The task. Some lines in the data below hold the string "Hong". Report how many, as a bare number.
┏━━
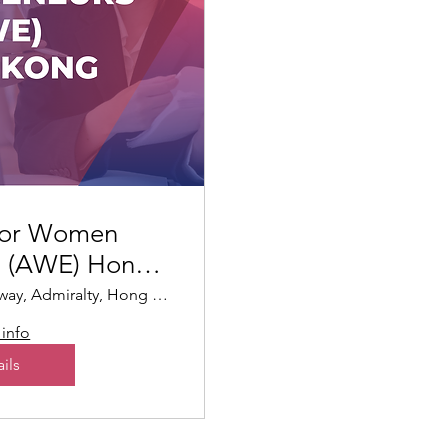
for Women
s (AWE) Hong
ng
95 Queensway, Admiralty, Hong Kong
info
ils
┗━━
Reply to the exercise. 2